There is reason for reflection as well as celebration after South Africa’s successful run chase against Australia in Harare on Wednesday.
The Proteas will play against Australia in the final of this triangular series. While this is yet to be confirmed, it’s highly unlikely that Zimbabwe will feature in the decider on 6 September.
South Africa will face Australia, and there will be more at stake than a trophy. It’s important that the Proteas win consistently in the build up to the 2015 World Cup, but results aren’t as important as addressing their shortcomings.
Indeed, while they will be pushed hard by Australia in the coming months, they should be expected to beat New Zealand and the West Indies whether they play to their potential or not. Their task in the buildup to the global tournament is to develop a balanced unit that can achieve the necessary results.
The series in Australia in November will serve as a dress rehearsal for the World Cup, as the tournament will be staged in the same conditions. But don’t underestimate the value of the current exercise in Zimbabwe. The trophy may be meaningless, but there is still plenty to gain from this experience.
In recent seasons, South Africa have battled to chase down a target. For this reason, their surpassing of Australia’s 327 total must be viewed as significant. It will give them confidence, regardless of the fact that the Aussies bowled poorly and the pitch was flat. It still took some excellent batting to get there, especially after losing two wickets in the first nine overs.

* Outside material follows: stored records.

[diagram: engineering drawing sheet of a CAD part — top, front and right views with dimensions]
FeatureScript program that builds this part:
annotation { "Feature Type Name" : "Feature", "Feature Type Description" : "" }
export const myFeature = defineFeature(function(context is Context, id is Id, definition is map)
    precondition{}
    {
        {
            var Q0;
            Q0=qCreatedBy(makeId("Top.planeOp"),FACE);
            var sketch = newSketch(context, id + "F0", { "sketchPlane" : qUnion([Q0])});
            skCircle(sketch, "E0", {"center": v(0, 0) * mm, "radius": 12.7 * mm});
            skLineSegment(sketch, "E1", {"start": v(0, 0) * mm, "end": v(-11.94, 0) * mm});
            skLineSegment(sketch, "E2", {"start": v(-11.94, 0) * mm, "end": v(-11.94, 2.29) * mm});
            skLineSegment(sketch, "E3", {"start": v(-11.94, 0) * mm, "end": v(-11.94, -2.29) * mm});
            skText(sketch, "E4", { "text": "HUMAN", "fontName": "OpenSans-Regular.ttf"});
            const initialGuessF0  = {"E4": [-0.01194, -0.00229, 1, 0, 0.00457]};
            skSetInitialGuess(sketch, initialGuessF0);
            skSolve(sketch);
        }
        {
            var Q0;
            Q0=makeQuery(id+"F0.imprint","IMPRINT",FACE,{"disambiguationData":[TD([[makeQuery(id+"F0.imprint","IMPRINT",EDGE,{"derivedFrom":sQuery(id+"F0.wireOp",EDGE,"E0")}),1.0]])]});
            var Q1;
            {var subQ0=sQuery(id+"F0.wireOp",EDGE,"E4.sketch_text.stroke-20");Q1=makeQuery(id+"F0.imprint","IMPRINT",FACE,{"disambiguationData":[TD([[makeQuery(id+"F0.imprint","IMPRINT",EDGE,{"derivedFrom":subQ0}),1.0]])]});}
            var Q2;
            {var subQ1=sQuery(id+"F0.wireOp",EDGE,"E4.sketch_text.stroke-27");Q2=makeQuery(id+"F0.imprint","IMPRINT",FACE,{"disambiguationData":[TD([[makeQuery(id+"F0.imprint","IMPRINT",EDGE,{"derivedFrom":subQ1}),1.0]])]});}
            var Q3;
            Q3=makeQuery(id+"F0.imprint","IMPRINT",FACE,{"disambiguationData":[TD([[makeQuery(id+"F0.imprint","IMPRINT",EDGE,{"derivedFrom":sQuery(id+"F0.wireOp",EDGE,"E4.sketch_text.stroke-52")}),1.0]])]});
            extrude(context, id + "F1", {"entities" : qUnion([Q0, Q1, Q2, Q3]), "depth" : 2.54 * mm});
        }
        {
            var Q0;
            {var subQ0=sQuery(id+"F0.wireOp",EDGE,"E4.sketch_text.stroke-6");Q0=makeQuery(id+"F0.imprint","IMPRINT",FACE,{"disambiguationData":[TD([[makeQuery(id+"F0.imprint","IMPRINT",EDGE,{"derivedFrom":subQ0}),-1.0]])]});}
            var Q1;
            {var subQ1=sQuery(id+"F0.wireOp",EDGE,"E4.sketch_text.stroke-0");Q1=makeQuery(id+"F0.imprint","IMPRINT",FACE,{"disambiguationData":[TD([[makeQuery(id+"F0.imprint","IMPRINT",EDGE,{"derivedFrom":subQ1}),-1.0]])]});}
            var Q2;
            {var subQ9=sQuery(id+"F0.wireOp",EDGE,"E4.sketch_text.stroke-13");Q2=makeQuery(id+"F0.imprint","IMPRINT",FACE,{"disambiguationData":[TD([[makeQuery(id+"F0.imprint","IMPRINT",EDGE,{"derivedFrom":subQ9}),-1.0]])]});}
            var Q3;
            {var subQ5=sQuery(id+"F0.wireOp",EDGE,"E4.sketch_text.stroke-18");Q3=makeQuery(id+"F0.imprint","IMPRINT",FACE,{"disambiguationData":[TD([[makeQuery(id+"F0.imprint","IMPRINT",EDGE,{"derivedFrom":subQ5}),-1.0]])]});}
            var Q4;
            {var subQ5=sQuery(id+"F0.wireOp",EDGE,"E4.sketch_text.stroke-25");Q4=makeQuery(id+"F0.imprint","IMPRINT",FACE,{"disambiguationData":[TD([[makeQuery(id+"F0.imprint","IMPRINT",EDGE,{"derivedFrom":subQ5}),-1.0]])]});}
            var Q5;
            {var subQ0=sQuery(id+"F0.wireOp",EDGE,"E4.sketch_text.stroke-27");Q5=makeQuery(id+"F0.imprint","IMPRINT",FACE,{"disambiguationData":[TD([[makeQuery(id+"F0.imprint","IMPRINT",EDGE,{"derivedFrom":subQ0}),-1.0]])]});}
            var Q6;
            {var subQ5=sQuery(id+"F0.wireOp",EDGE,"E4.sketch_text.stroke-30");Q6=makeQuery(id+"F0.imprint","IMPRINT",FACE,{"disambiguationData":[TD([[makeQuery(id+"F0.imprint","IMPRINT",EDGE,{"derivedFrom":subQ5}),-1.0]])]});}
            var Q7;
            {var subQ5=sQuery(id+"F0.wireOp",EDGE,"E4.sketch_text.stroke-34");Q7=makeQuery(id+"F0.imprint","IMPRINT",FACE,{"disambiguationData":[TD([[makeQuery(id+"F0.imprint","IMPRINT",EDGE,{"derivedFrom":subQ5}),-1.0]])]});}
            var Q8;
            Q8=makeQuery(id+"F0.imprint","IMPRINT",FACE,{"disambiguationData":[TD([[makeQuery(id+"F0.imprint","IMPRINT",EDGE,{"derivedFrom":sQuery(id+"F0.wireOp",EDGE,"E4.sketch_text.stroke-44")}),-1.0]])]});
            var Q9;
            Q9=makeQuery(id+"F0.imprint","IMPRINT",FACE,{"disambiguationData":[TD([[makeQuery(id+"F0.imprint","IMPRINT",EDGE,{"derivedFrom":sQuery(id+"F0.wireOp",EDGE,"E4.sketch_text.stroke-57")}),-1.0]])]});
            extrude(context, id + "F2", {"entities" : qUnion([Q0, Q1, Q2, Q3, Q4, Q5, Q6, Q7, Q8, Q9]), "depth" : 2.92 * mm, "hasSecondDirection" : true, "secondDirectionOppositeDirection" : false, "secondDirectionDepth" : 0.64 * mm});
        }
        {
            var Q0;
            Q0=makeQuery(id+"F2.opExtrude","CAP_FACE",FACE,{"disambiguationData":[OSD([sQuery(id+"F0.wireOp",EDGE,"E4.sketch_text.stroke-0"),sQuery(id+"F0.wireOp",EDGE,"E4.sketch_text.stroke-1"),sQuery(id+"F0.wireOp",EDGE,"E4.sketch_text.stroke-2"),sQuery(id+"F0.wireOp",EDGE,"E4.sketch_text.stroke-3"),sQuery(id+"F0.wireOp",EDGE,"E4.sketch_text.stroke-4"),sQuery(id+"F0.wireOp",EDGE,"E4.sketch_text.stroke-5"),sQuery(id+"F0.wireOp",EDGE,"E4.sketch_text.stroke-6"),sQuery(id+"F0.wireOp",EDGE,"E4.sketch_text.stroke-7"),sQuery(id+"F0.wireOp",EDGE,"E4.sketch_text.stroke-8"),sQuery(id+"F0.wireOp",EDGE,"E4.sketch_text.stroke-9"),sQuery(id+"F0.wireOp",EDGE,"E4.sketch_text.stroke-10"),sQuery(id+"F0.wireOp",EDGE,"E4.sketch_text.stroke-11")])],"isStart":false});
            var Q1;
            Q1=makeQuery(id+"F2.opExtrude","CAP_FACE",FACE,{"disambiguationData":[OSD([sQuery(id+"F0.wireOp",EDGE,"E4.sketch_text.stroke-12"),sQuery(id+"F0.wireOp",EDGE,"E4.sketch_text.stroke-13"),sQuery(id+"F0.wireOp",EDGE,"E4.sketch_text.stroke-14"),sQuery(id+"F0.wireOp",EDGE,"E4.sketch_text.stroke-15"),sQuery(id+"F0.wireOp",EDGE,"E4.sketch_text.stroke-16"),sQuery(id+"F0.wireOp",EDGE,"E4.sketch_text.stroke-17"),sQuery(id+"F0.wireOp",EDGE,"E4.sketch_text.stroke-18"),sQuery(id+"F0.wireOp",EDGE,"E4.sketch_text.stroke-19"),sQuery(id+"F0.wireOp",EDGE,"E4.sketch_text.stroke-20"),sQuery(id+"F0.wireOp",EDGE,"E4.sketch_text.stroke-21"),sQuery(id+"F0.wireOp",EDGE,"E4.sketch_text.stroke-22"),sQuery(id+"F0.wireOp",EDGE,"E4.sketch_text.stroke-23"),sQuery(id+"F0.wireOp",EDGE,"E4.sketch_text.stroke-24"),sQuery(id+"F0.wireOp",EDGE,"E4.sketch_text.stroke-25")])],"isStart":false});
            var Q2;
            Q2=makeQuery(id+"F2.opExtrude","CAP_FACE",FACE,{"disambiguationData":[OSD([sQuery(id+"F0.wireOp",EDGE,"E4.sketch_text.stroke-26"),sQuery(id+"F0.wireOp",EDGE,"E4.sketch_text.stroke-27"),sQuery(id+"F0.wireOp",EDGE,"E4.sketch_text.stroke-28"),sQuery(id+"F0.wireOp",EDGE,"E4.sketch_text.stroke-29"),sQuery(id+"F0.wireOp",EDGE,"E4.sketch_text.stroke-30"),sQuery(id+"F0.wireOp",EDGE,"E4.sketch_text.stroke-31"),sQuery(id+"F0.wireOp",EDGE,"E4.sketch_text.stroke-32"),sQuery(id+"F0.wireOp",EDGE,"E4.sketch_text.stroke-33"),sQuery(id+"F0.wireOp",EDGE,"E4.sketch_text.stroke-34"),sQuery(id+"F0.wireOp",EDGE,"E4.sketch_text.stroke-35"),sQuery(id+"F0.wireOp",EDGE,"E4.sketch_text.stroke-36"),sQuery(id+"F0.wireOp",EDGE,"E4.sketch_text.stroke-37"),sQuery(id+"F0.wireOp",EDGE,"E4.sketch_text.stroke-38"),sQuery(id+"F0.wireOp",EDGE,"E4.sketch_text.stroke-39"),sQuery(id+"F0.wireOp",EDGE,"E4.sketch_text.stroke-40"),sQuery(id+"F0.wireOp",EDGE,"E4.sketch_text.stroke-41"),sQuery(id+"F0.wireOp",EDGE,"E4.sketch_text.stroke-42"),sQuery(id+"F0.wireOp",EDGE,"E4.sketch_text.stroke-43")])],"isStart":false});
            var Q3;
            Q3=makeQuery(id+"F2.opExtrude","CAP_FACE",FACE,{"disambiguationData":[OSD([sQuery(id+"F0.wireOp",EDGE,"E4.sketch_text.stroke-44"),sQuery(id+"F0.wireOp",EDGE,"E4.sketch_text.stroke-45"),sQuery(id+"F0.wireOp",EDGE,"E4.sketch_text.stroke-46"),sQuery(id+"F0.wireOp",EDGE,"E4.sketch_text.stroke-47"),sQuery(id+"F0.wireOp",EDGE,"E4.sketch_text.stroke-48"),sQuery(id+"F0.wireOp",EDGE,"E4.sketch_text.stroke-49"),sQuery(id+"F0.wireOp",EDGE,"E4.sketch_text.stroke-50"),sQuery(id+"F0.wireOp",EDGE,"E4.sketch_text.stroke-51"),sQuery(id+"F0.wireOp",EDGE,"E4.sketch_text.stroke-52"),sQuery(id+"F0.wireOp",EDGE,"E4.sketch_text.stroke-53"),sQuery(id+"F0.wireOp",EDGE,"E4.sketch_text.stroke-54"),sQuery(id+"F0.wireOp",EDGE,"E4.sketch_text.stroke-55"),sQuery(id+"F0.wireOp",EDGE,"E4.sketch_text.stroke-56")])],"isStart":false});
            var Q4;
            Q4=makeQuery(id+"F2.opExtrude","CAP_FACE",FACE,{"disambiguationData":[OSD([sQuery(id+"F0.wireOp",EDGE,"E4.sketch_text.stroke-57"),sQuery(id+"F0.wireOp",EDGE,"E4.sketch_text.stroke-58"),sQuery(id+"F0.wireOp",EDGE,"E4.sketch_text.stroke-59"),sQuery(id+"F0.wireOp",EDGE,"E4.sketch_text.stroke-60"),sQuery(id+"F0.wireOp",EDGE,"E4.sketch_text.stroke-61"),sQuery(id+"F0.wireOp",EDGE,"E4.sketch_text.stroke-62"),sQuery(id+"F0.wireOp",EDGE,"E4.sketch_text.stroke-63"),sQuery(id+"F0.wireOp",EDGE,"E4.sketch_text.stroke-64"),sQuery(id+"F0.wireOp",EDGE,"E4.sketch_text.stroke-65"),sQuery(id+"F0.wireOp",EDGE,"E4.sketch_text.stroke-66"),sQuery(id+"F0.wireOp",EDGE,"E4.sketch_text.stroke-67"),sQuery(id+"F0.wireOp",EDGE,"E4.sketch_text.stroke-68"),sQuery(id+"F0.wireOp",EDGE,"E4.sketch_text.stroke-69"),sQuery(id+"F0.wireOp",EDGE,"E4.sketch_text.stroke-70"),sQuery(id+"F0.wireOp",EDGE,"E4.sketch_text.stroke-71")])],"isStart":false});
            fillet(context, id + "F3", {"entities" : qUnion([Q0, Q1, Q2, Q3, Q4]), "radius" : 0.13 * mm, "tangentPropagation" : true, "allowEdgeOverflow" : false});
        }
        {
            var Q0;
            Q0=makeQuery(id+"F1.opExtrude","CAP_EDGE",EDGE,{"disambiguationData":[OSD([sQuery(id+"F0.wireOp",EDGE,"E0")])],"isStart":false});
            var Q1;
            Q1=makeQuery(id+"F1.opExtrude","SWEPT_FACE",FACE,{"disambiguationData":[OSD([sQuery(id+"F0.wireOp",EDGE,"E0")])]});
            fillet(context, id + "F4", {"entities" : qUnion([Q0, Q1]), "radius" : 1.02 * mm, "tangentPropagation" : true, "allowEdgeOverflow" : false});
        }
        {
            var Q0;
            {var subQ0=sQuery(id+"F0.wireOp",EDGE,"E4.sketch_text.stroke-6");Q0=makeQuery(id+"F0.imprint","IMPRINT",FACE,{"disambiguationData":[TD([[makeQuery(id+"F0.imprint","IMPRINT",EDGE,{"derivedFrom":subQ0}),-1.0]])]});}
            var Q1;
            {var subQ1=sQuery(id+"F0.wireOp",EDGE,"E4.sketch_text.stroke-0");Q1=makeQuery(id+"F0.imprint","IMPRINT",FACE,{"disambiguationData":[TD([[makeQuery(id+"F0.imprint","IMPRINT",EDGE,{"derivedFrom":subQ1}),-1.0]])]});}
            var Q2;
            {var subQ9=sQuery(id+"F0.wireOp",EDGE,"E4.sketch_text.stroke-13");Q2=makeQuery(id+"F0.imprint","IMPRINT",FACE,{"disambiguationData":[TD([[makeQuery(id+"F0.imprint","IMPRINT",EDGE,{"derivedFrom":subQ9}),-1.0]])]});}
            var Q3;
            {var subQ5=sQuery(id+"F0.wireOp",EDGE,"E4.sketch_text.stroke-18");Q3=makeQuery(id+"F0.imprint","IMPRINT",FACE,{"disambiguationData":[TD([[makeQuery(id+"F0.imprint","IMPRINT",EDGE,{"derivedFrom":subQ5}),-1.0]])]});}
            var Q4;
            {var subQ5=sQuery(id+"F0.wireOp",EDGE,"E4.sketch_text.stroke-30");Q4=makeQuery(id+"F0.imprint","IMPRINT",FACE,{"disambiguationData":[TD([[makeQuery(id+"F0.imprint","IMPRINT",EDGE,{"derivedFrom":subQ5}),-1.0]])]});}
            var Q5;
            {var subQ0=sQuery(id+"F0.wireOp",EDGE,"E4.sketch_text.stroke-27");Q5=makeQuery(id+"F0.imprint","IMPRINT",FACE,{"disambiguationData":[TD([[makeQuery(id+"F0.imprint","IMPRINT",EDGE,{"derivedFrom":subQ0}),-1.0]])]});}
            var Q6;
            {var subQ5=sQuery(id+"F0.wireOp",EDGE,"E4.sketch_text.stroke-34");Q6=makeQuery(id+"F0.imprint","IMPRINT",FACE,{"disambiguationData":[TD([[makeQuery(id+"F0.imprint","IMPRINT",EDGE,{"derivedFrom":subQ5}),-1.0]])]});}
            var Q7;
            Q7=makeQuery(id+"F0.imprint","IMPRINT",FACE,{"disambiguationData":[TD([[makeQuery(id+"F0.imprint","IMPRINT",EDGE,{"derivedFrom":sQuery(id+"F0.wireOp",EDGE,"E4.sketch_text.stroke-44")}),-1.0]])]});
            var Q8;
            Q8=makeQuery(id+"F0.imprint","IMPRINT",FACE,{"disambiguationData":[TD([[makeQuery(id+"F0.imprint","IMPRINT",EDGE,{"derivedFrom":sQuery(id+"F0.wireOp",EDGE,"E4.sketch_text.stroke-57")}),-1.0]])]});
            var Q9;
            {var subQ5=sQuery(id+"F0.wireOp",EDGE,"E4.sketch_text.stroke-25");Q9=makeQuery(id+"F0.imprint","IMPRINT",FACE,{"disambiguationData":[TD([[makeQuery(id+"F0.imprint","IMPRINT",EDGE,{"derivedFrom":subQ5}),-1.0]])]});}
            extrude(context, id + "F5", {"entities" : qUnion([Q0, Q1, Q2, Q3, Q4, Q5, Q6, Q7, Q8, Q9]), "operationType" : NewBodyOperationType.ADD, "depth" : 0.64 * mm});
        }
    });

While Quinton de Kock and Hashim Amla didn’t contribute big scores, they got their runs at a quick rate. Faf du Plessis and AB de Villiers then did the right thing to consolidate. The switch to an audacious assault towards the end of the innings was something to behold.
De Villiers played some innovative and effective strokes, and did so for the most part on one leg. We’ve known for a long time that the Proteas’ World Cup hopes will hinge on the skipper, a player capable of taking the game away from the opposition. The recent innings in Harare was affirmation.
What we haven’t seen enough of is Du Plessis, at least this ODI version of him that dominates opposition bowlers. Australia didn’t bowl well and the track was true, but Du Plessis must receive credit for punishing the bowlers accordingly.
There will be more tests for this side before the World Cup. They will be required to chase some big totals. But having got over the line in Harare, against one of the best teams on the planet, they should no longer fear the chase. They surpassed 327 with seven wickets still intact. It’s a big moment in their development.
Of course, one has to question why they were forced to chase such a total in the first place. While many of the South African batsmen are in form, the bowling unit is struggling.
Dale Steyn didn’t have the desired impact, and disappointingly, no other seamer stepped into the breach. Morné Morkel and Ryan McLaren went for six-plus an over, while Wayne Parnell was at his inconsistent worst. The pick of the bowlers was Imran Tahir, and while it seems his Test career is over, recent performances in the ODI arena suggest that the leg-spinner will have an important role to play at the 2015 World Cup.
The Proteas won by seven wickets on Wednesday, but there were as many reasons for reflection as there were for celebration. It was encouraging to see the batsmen showing mettle and innovation, but it was disappointing to see the bowlers lacking both yet again.